Additionally, it is readily possible to create average maps, aggregate maps, and differential maps showing either average, aggregate, or differential abundances, respectively.
Differential Abundances
To visualize differential abundances, you will need to format the profile so that it does not reflect the single abundance of a single sample, but rather, the processed results of a differential analysis of many samples in multiple biological conditions. How to analyze microbiome data for a differential abundance analysis is outside the scope of this manual, but you the paper from Quinn et al., βA Field Guide for the Compositional Analysis of Any-Omics Dataβ is a good place to start:
Visualizing a compositional analysis of two conditions using a microbiome map would require that the input profile represent the taxons that are found to be differentially expressed, and the abundance field in the input format would not be a raw abundance value, but rather, the clr-transformed ratios of the sample, or the adjusted p-value of a statistical test. The format would be the same as before.
Microbiome Maps
We use a technique called the Hilbert curve visualization (HCV) to visualize the microbial community abundance profiles of a large number of genomes. These profiles contain the relative abundance measurements of thousands of genomes, and they are ordered along a space-filling curve in a 2D square using the Hilbert curve, making it possible to visualize the profile of a single metagenomic sample. In the resulting Hilbert image, each position is a genome from the reference database, and the intensity of the position's color value represents the abundance of a genome in the sample.
Depending on the ordering of the genomes that is selected, different microbial neighborhoods are created, allowing for different interpretations of the clusters of bright segments, i.e., hotspots, of abundant genomes in the images. Fixing the position of a genome results in visualizations that allow for quick comparisons of the abundance of the same genome or sets of genomes in multiple microbiome samples.
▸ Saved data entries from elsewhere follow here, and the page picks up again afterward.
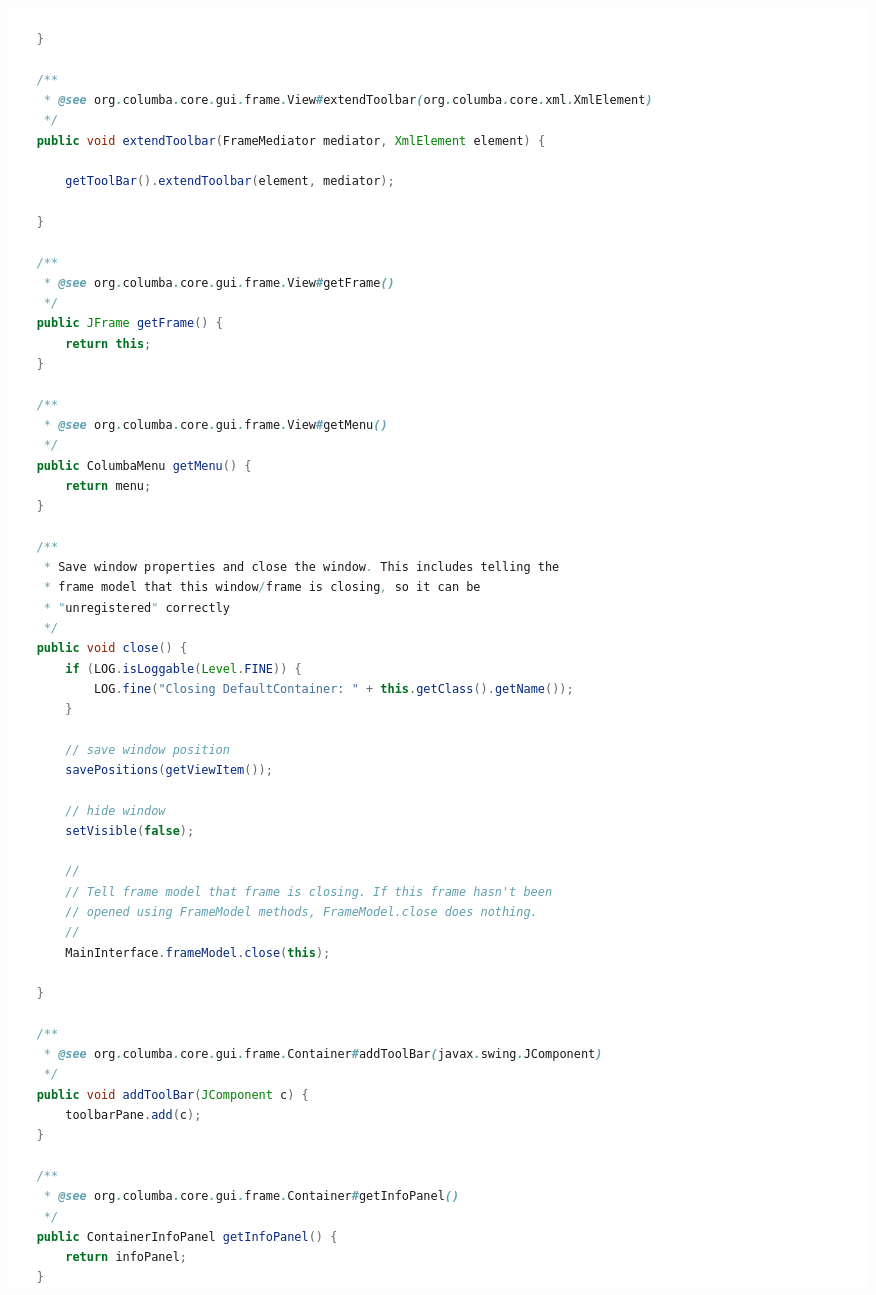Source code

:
 ```java

	}

	/**
	 * @see org.columba.core.gui.frame.View#extendToolbar(org.columba.core.xml.XmlElement)
	 */
	public void extendToolbar(FrameMediator mediator, XmlElement element) {

		getToolBar().extendToolbar(element, mediator);

	}

	/**
	 * @see org.columba.core.gui.frame.View#getFrame()
	 */
	public JFrame getFrame() {
		return this;
	}

	/**
	 * @see org.columba.core.gui.frame.View#getMenu()
	 */
	public ColumbaMenu getMenu() {
		return menu;
	}

	/**
	 * Save window properties and close the window. This includes telling the
	 * frame model that this window/frame is closing, so it can be
	 * "unregistered" correctly
	 */
	public void close() {
		if (LOG.isLoggable(Level.FINE)) {
			LOG.fine("Closing DefaultContainer: " + this.getClass().getName());
		}

		// save window position
		savePositions(getViewItem());

		// hide window
		setVisible(false);

		//
		// Tell frame model that frame is closing. If this frame hasn't been
		// opened using FrameModel methods, FrameModel.close does nothing.
		//
		MainInterface.frameModel.close(this);

	}

	/**
	 * @see org.columba.core.gui.frame.Container#addToolBar(javax.swing.JComponent)
	 */
	public void addToolBar(JComponent c) {
		toolbarPane.add(c);
	}

	/**
	 * @see org.columba.core.gui.frame.Container#getInfoPanel()
	 */
	public ContainerInfoPanel getInfoPanel() {
		return infoPanel;
	}
```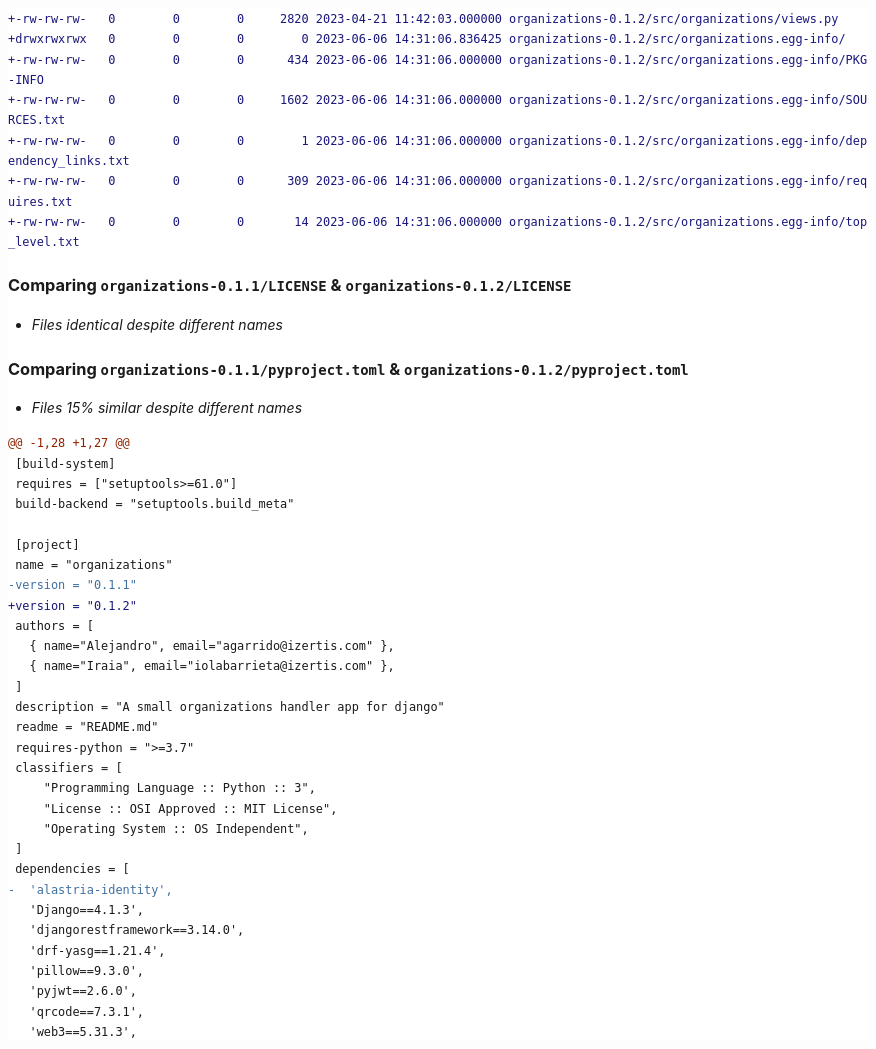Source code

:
 ```diff
+-rw-rw-rw-   0        0        0     2820 2023-04-21 11:42:03.000000 organizations-0.1.2/src/organizations/views.py
+drwxrwxrwx   0        0        0        0 2023-06-06 14:31:06.836425 organizations-0.1.2/src/organizations.egg-info/
+-rw-rw-rw-   0        0        0      434 2023-06-06 14:31:06.000000 organizations-0.1.2/src/organizations.egg-info/PKG-INFO
+-rw-rw-rw-   0        0        0     1602 2023-06-06 14:31:06.000000 organizations-0.1.2/src/organizations.egg-info/SOURCES.txt
+-rw-rw-rw-   0        0        0        1 2023-06-06 14:31:06.000000 organizations-0.1.2/src/organizations.egg-info/dependency_links.txt
+-rw-rw-rw-   0        0        0      309 2023-06-06 14:31:06.000000 organizations-0.1.2/src/organizations.egg-info/requires.txt
+-rw-rw-rw-   0        0        0       14 2023-06-06 14:31:06.000000 organizations-0.1.2/src/organizations.egg-info/top_level.txt
```

### Comparing `organizations-0.1.1/LICENSE` & `organizations-0.1.2/LICENSE`

 * *Files identical despite different names*

### Comparing `organizations-0.1.1/pyproject.toml` & `organizations-0.1.2/pyproject.toml`

 * *Files 15% similar despite different names*

```diff
@@ -1,28 +1,27 @@
 [build-system]
 requires = ["setuptools>=61.0"]
 build-backend = "setuptools.build_meta"
 
 [project]
 name = "organizations"
-version = "0.1.1"
+version = "0.1.2"
 authors = [
   { name="Alejandro", email="agarrido@izertis.com" },
   { name="Iraia", email="iolabarrieta@izertis.com" },
 ]
 description = "A small organizations handler app for django"
 readme = "README.md"
 requires-python = ">=3.7"
 classifiers = [
     "Programming Language :: Python :: 3",
     "License :: OSI Approved :: MIT License",
     "Operating System :: OS Independent",
 ]
 dependencies = [
-  'alastria-identity',
   'Django==4.1.3',
   'djangorestframework==3.14.0',
   'drf-yasg==1.21.4',
   'pillow==9.3.0',
   'pyjwt==2.6.0',
   'qrcode==7.3.1',
   'web3==5.31.3',
```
The color intensity of each position in the image represents the abundance of one microbial genome. Groups of segments are labeled by the common taxonomic groups induced by the ordering of the taxa with the Hilbert curve.
Microbial Neighborhoods
Different linear orderings produce different Hilbert visualizations, with each resulting in clusters of related microbes along neighboring regions in the 2D plane. The clustering creates unique areas that resemble community neighborhoods, and they represent microbes belonging to either the same taxonomic group, or the same biological condition β the idea being that they are clustering around a common scheme (taxonomic or biological).
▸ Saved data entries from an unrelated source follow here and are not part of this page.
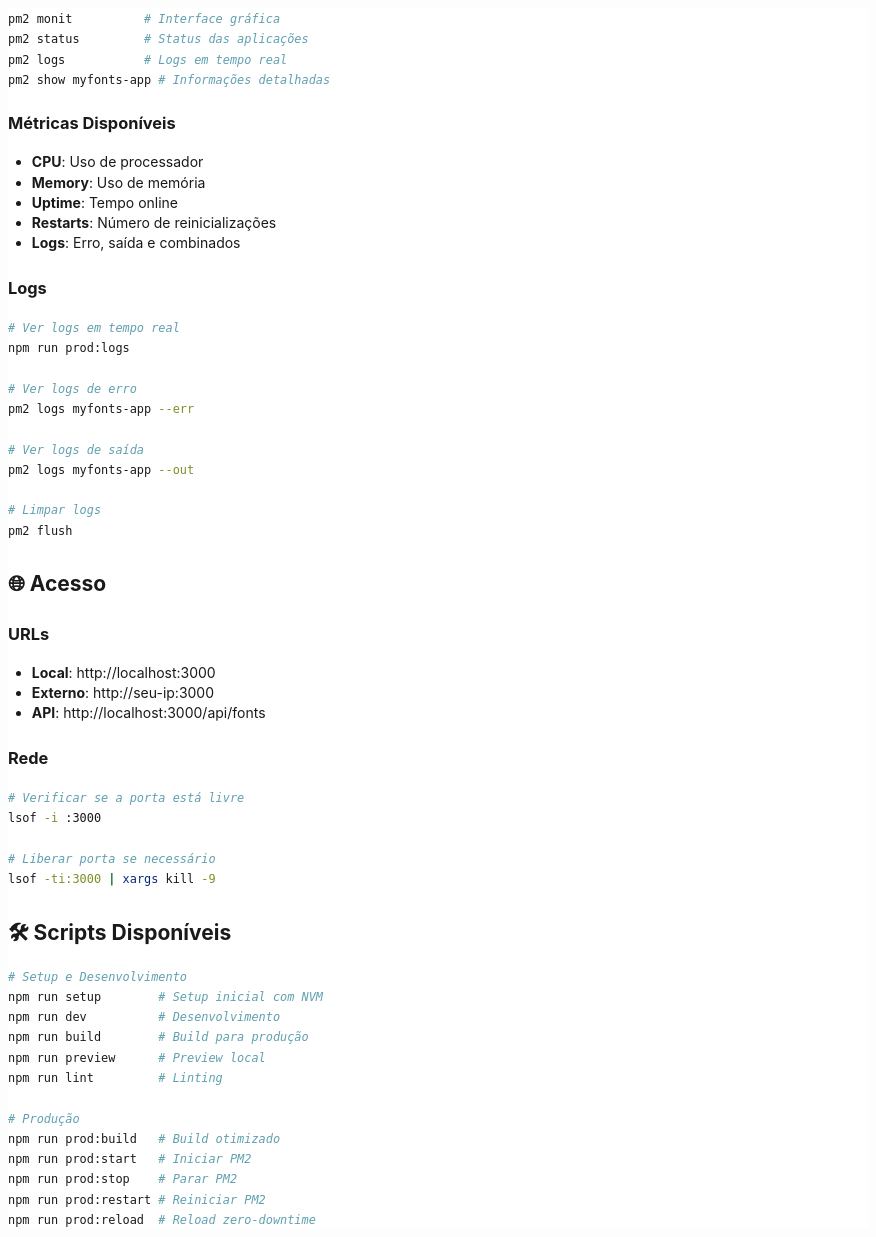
 ```bash
pm2 monit          # Interface gráfica
pm2 status         # Status das aplicações
pm2 logs           # Logs em tempo real
pm2 show myfonts-app # Informações detalhadas
```

### Métricas Disponíveis

- **CPU**: Uso de processador
- **Memory**: Uso de memória
- **Uptime**: Tempo online
- **Restarts**: Número de reinicializações
- **Logs**: Erro, saída e combinados

### Logs

```bash
# Ver logs em tempo real
npm run prod:logs

# Ver logs de erro
pm2 logs myfonts-app --err

# Ver logs de saída
pm2 logs myfonts-app --out

# Limpar logs
pm2 flush
```

## 🌐 Acesso

### URLs

- **Local**: http://localhost:3000
- **Externo**: http://seu-ip:3000
- **API**: http://localhost:3000/api/fonts

### Rede

```bash
# Verificar se a porta está livre
lsof -i :3000

# Liberar porta se necessário
lsof -ti:3000 | xargs kill -9
```

## 🛠️ Scripts Disponíveis

```bash
# Setup e Desenvolvimento
npm run setup        # Setup inicial com NVM
npm run dev          # Desenvolvimento
npm run build        # Build para produção
npm run preview      # Preview local
npm run lint         # Linting

# Produção
npm run prod:build   # Build otimizado
npm run prod:start   # Iniciar PM2
npm run prod:stop    # Parar PM2
npm run prod:restart # Reiniciar PM2
npm run prod:reload  # Reload zero-downtime
```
Multiple 1D linear orderings can exists, but our current version of the software uses two: 1) a taxonomic order, and 2) a user-defined biological condition ordering. Ordering genomes using a taxonomic order is based on a genome's taxonomic lineage. In this ordering, pairs of taxa belonging to the same taxonomic group are placed close to each other along the curve, and consequently, close to each other in the Hilbert image. Ordering genomes using a user-defined order allows users to define their own orderings based on their experimental conditions.